Collected data entries:
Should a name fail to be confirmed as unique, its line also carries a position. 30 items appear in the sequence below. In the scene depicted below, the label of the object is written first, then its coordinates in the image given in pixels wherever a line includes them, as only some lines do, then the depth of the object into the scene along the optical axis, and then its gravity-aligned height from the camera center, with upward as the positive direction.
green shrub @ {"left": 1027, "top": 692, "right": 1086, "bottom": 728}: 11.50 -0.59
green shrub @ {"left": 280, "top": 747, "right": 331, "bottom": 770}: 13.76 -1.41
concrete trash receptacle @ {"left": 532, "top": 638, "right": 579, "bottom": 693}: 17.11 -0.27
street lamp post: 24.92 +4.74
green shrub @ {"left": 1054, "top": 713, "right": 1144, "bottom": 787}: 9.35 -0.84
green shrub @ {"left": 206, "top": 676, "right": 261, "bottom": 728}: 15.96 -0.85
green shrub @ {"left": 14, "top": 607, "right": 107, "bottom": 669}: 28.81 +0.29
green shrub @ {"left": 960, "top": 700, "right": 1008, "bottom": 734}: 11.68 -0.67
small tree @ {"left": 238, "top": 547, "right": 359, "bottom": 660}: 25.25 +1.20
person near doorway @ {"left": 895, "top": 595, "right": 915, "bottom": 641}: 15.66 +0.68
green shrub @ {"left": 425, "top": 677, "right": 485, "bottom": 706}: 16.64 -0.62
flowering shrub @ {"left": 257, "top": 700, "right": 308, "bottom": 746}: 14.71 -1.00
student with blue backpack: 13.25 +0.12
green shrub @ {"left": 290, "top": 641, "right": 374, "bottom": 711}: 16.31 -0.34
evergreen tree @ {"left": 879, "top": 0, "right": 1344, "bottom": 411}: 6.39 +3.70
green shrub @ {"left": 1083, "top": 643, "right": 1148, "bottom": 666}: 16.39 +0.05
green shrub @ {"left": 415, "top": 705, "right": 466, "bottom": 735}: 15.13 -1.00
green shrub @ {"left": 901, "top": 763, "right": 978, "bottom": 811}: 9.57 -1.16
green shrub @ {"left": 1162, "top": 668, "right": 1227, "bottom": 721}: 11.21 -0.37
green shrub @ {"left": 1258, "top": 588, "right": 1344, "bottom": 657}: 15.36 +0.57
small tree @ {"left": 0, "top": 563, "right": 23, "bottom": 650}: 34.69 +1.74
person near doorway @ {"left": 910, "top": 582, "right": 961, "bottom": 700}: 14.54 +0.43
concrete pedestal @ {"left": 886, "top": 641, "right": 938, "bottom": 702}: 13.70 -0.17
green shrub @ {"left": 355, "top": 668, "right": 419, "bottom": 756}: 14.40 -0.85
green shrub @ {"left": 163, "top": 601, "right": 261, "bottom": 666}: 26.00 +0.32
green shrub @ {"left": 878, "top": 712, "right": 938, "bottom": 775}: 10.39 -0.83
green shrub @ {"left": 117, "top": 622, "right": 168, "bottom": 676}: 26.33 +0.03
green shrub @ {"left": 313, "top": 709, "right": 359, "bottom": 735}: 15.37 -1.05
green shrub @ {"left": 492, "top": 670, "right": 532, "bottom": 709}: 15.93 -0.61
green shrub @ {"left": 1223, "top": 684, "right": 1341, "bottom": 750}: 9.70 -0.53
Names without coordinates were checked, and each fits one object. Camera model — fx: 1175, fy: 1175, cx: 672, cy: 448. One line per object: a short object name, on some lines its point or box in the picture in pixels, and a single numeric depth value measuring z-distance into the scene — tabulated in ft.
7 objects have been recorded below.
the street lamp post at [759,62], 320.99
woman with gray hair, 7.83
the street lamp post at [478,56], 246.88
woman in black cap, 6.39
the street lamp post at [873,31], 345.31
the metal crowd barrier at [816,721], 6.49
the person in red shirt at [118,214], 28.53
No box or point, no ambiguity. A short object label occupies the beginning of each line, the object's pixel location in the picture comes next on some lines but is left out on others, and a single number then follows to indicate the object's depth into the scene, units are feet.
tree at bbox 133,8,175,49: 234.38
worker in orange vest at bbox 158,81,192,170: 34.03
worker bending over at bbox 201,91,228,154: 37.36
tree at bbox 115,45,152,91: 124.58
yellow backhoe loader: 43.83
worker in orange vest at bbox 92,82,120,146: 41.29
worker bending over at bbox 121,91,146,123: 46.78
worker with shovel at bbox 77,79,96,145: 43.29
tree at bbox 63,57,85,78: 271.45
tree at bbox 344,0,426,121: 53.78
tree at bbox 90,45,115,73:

* **Task to carry out**: All lines above between those holding "the street lamp post at [873,31], 345.31" and "worker in orange vest at bbox 158,81,192,170: 34.03", inclusive, must be set down unchanged, and no other line may be included.

* **Written answer**:
the street lamp post at [873,31], 345.31
the metal crowd barrier at [816,721], 6.49
the person in red shirt at [118,214], 28.53
No box or point, no ambiguity. A short object label occupies the beginning of each line, the object's pixel location in the picture comes next on some lines but is left out on others, and a single number then follows to indicate the object's depth into the scene, units are feet.
tree at bbox 133,8,175,49: 234.38
worker in orange vest at bbox 158,81,192,170: 34.03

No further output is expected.